As people around the country enjoy their Thanksgiving meals, the holiday season has officially arrived. By the end of the season, there will be a significant development involving celebration, change, and one of the best known corporate names in the Asia Pacific. HPR’s Bill Dorman has more in today’s Asia Minute.
The shrinking Japanese corporation Toshiba is taking its name off the giant LED screen that towers over Times Square in New York City.
The company has had its name in lights above Times Square for a decade—and has sponsored the end of the year globally-televised countdown since 2009.

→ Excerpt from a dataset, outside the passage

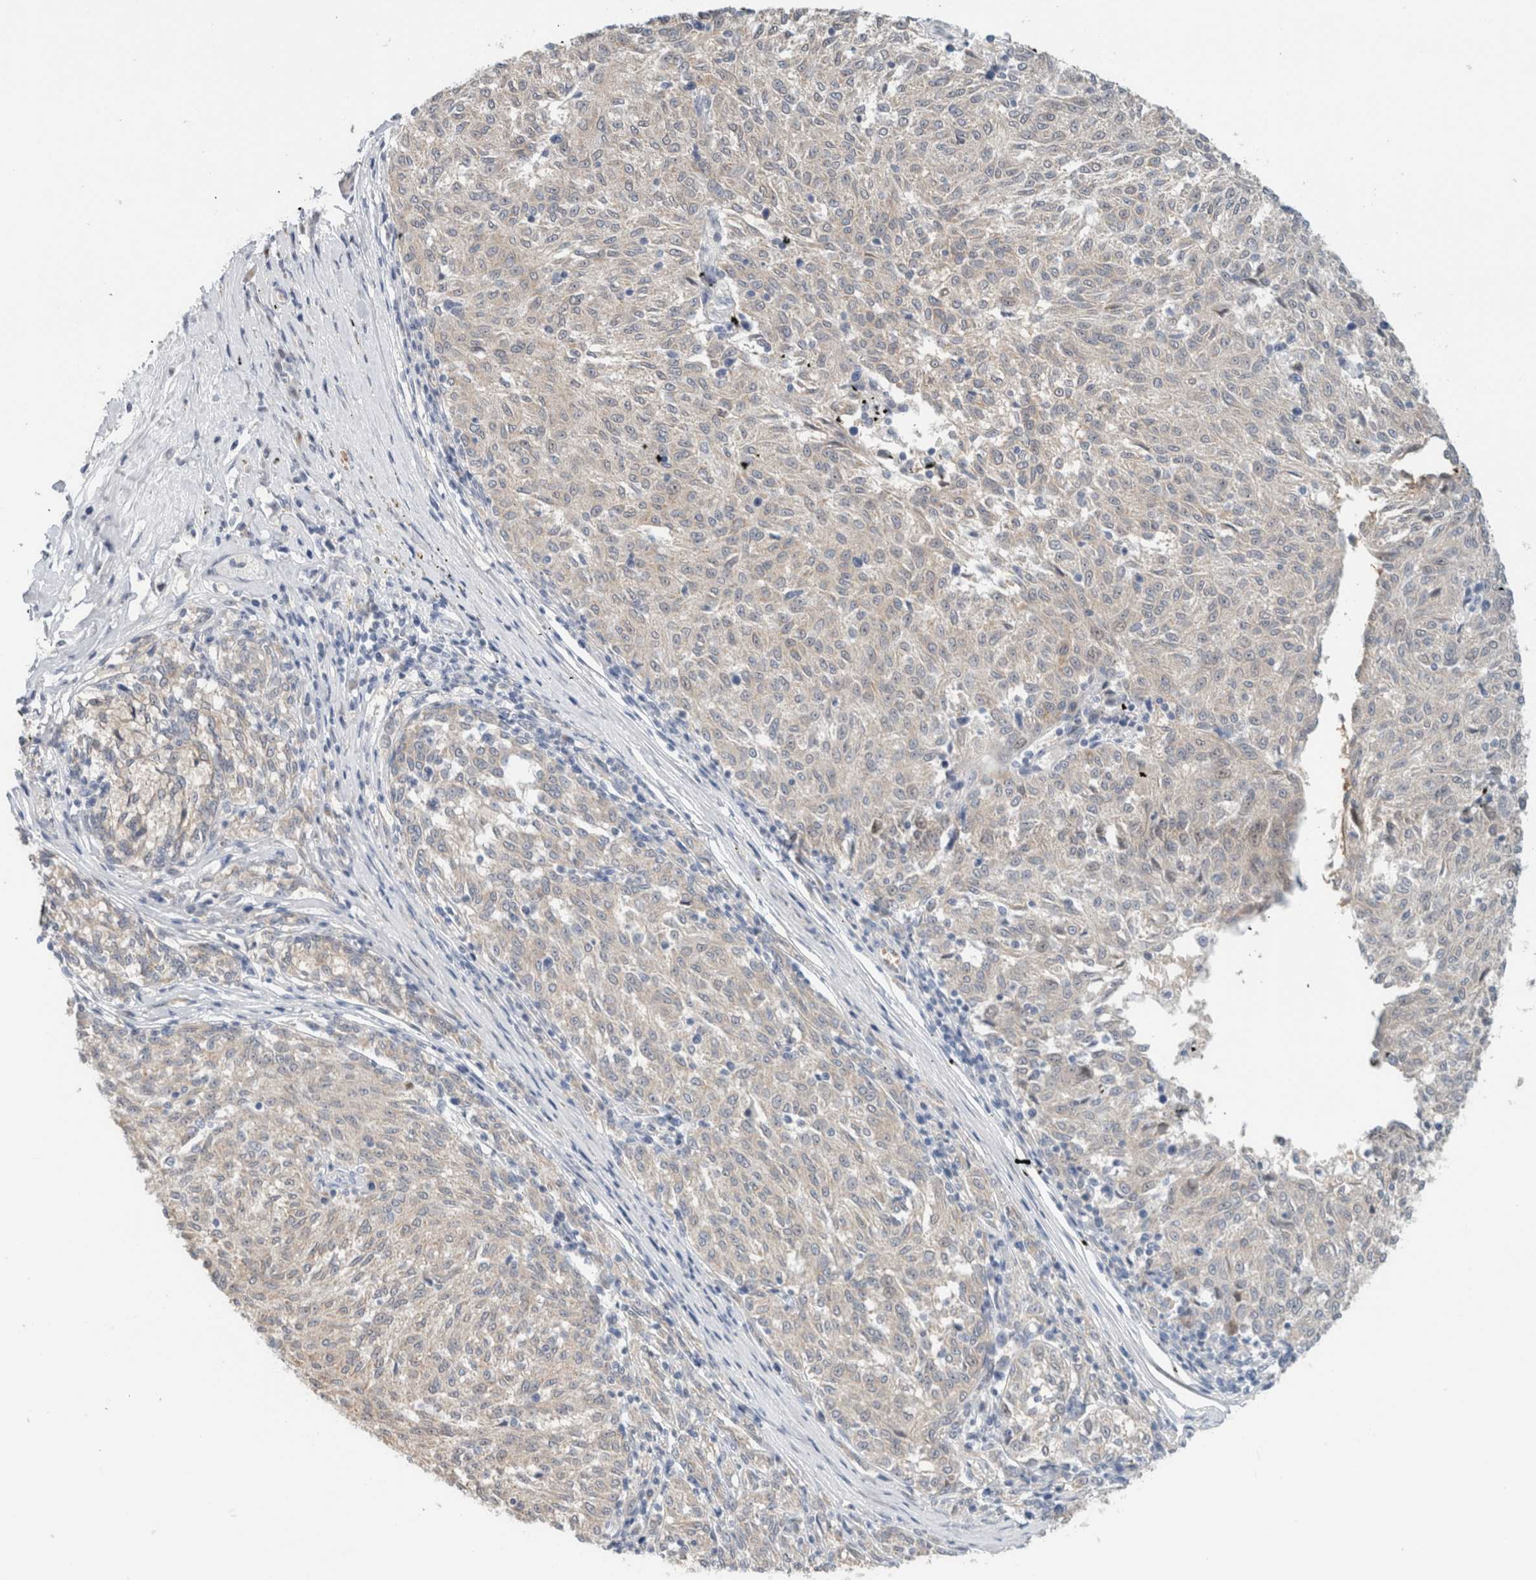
{"staining": {"intensity": "negative", "quantity": "none", "location": "none"}, "tissue": "melanoma", "cell_type": "Tumor cells", "image_type": "cancer", "snomed": [{"axis": "morphology", "description": "Malignant melanoma, NOS"}, {"axis": "topography", "description": "Skin"}], "caption": "Immunohistochemistry (IHC) micrograph of human melanoma stained for a protein (brown), which demonstrates no staining in tumor cells.", "gene": "CRAT", "patient": {"sex": "female", "age": 72}}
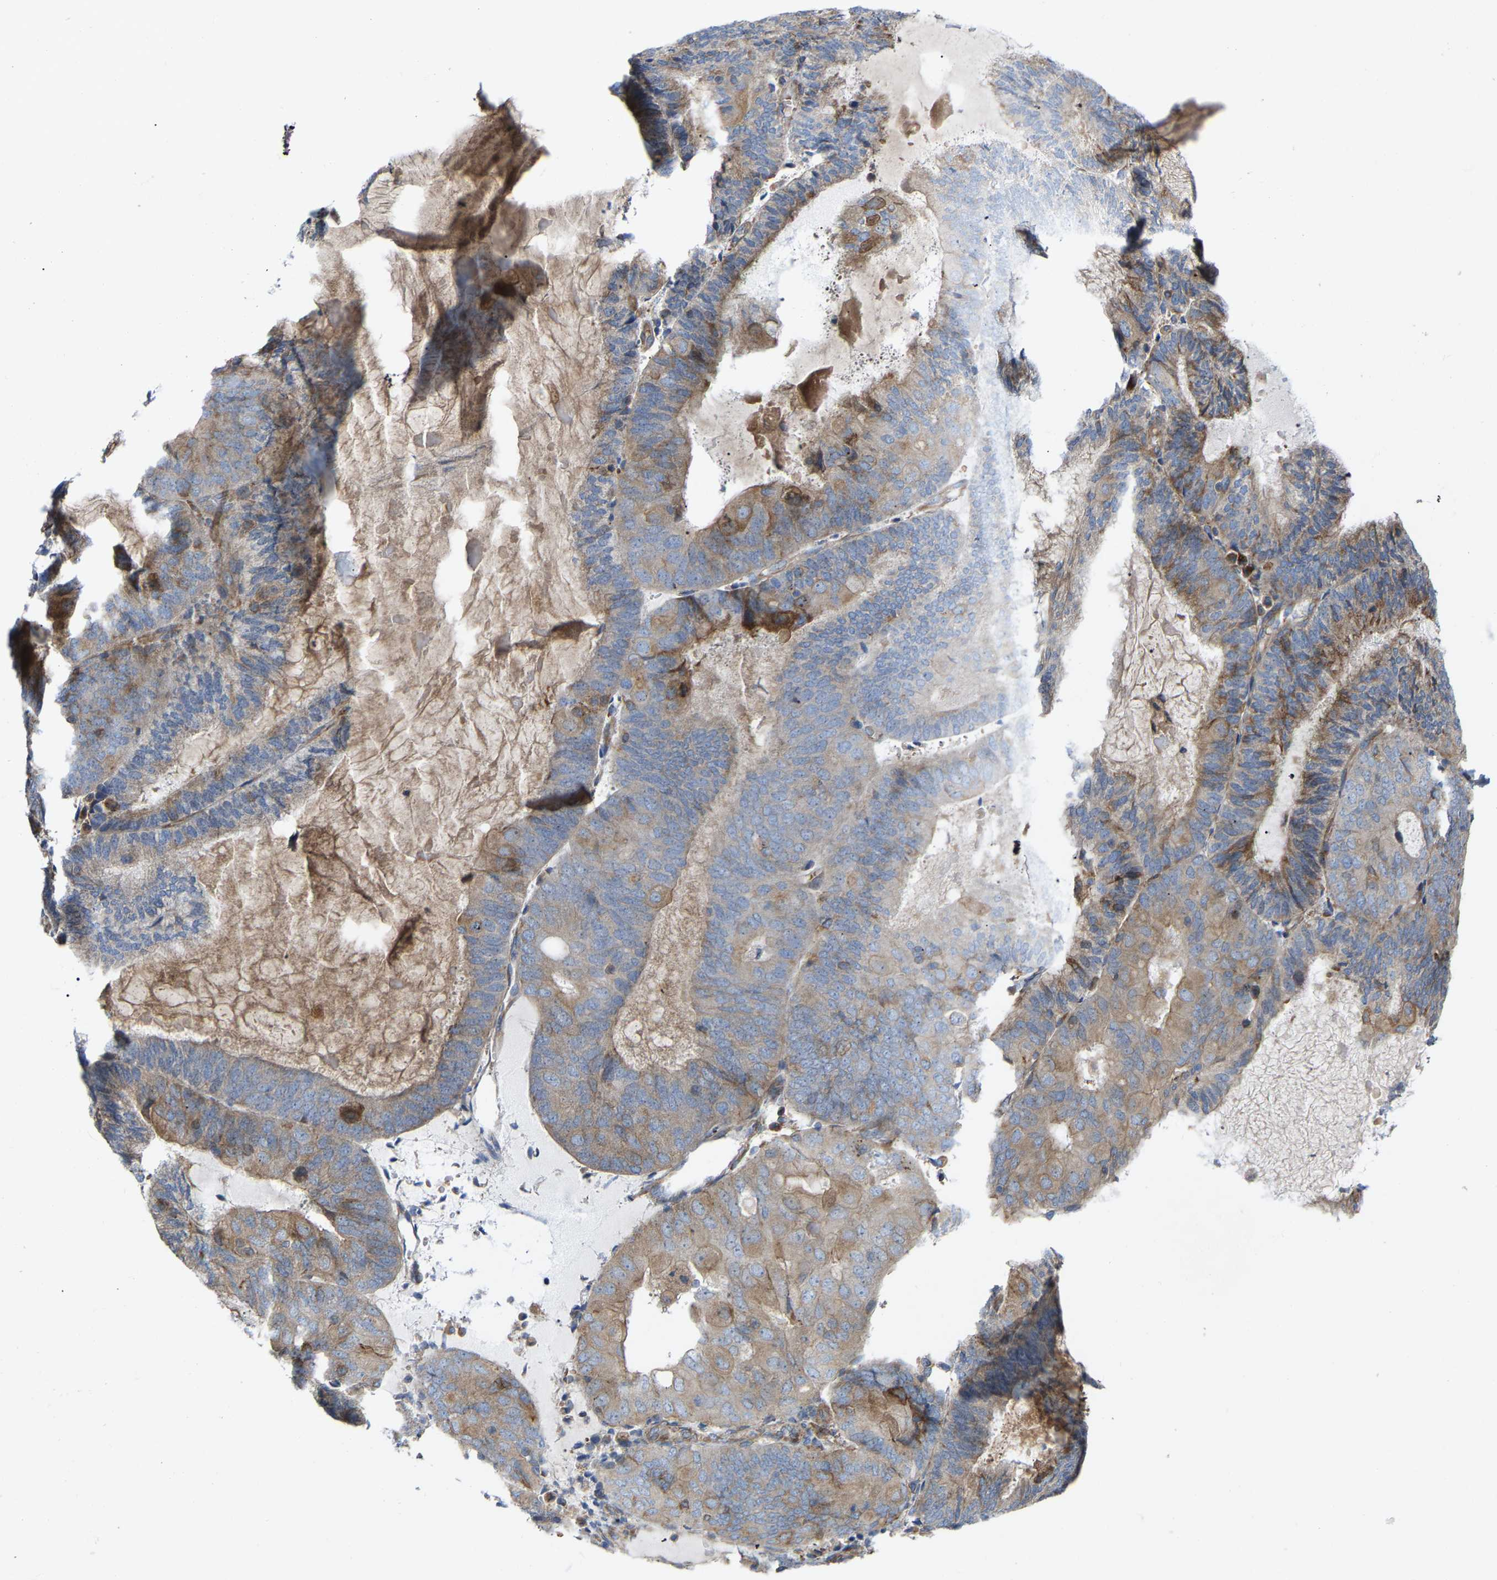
{"staining": {"intensity": "moderate", "quantity": "25%-75%", "location": "cytoplasmic/membranous"}, "tissue": "endometrial cancer", "cell_type": "Tumor cells", "image_type": "cancer", "snomed": [{"axis": "morphology", "description": "Adenocarcinoma, NOS"}, {"axis": "topography", "description": "Endometrium"}], "caption": "A medium amount of moderate cytoplasmic/membranous staining is seen in approximately 25%-75% of tumor cells in endometrial cancer tissue.", "gene": "TOR1B", "patient": {"sex": "female", "age": 81}}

Multiple reports in Japanese media quote sources “close to the situation” who say this New Year’s will mark the end of both traditions.
It’s the latest cutback for the company—which is trying to improve its finances following the massive losses of its U.S. nuclear power unit---which is now bankrupt.
When Toshiba’s sign went up in Times Square ten years ago, the company was enjoying record sales.
More recently, it’s been selling off huge parts of its business—from the television division to its white goods unit—both going to Chinese companies.
Kyodo News reports Toshiba is considering selling its personal computer operations as part of its continued move away from consumer products.
A deal to sell its computer chip unit is still being finalized—and the company needs to raise cash by the end of the first quarter next year to avoid being delisted from the Tokyo Stock Exchange.
By the way, that Times Square address has not always carried the best of corporate luck.
Former owners of the space include another entity that did NOT escape bankruptcy: the once-mighty financial giant Lehman Brothers.